New arrivals from Mexico transform the Old South
RAW STORY
Published:
Thursday August 3, 2006
Print This | Email ThisThe New York Times is set to report on Friday that a wave of Mexican immigrants is profoundly transforming the way of life in previously isolated rural Southern towns, RAW STORY has learned.
The Times cites as an example the town of Pearson, Georgia, where until recently everybody knew everybody else and there had been no significant influx since the Irish in the 1850's. Starting in the 1990's, hundreds of Mexican immigrants began settling in Pearson, attracted by agricultural work and manufacturing jobs. Today, the newcomers are proudly prepared to say, "This is our town now, too."

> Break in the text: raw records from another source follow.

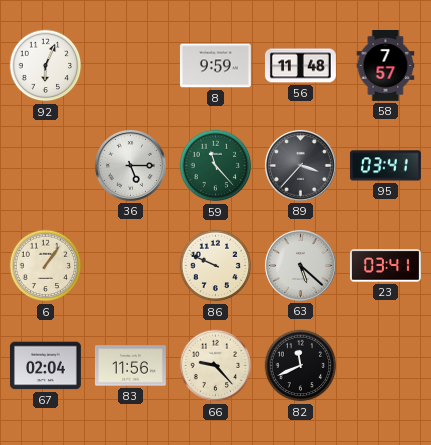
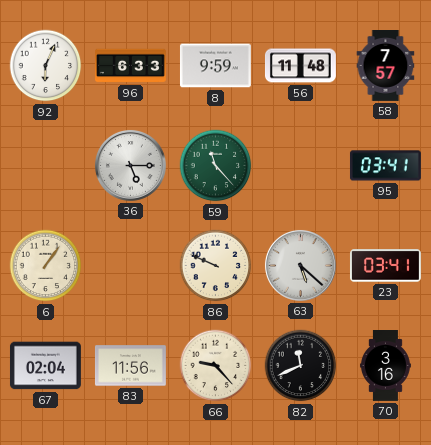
96: none -> 6:33
89: 3:37 -> none
70: none -> 3:16
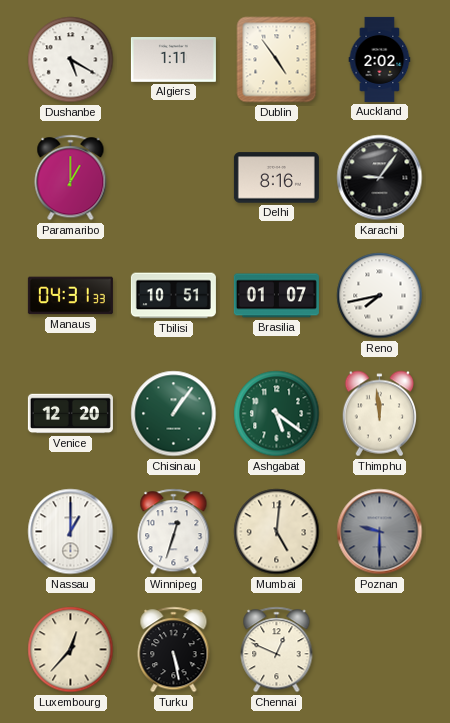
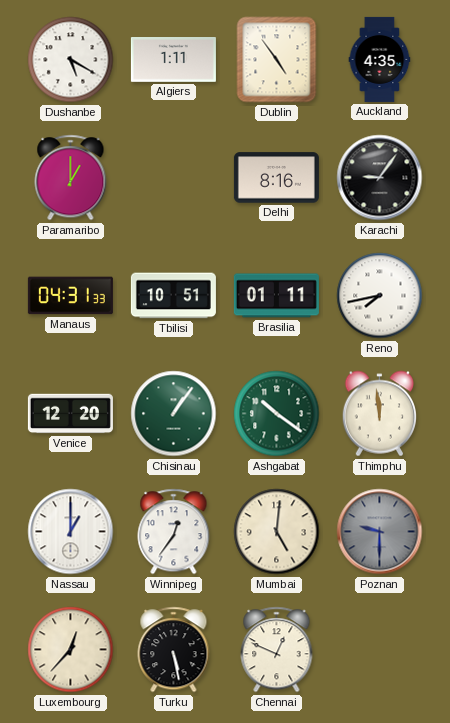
Auckland: 2:02 -> 4:35
Brasilia: 01:07 -> 01:11
Ashgabat: 5:21 -> 10:21
Winnipeg: 12:33 -> 12:36
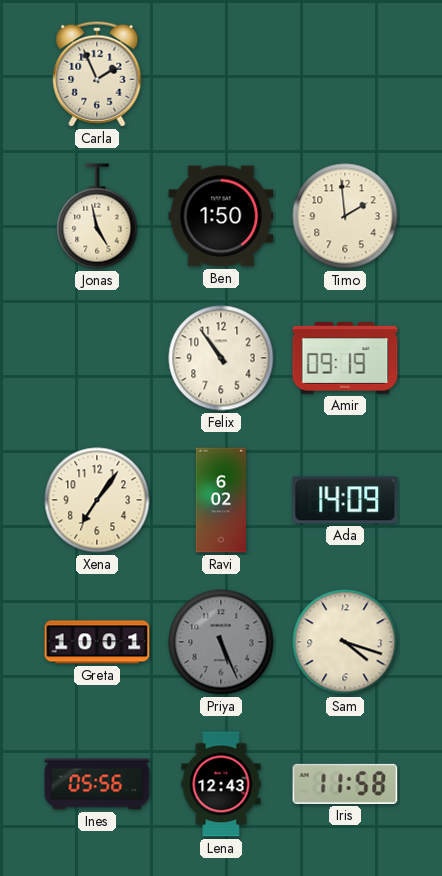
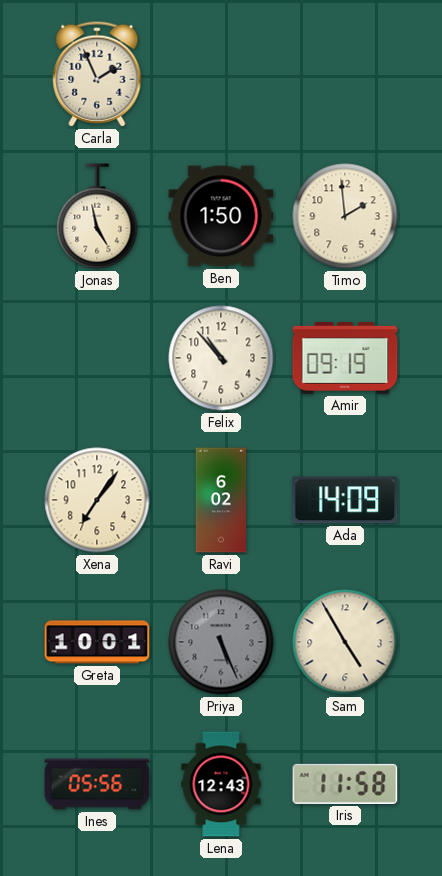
Felix: 10:54 -> 10:53
Sam: 4:18 -> 4:55
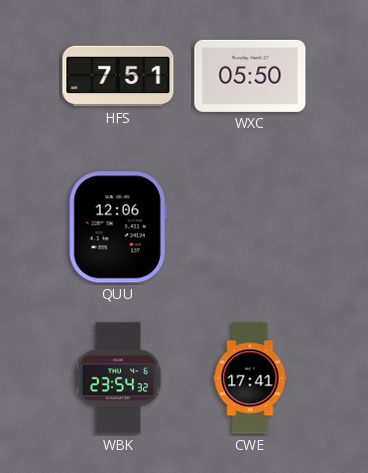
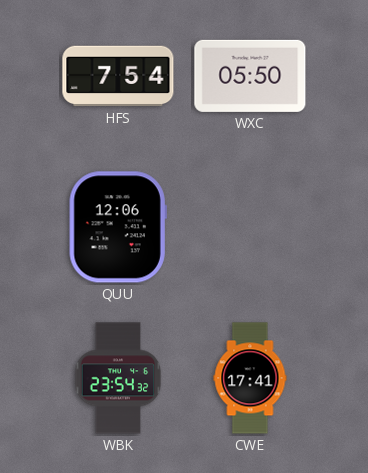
HFS: 7:51 -> 7:54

Altogether, hundreds of thousands of immigrants, most of them from Mexico, have settled in the South over the past decade. In Atkinson County, where Pearson is situated, Hispanics accounted for onloy three percent of the population in 1990. By 2004, they had become the largest minority group, accounting officially for 21 percent of the population -- perhaps as much as a third if illegal immigrants were included. Whites now amount to about 60 percent of the population and blacks 19 percent.
According to the Times, "The sudden shift is upending traditional Southern notions of race and class, leaving many whites and blacks grappling with unexpected feelings of dislocation, loss and anger as they adjust to their community's evolving ethnic identity."
The immigrants themselves are torn between identification with their adopted culture and a sense of never quite fitting in.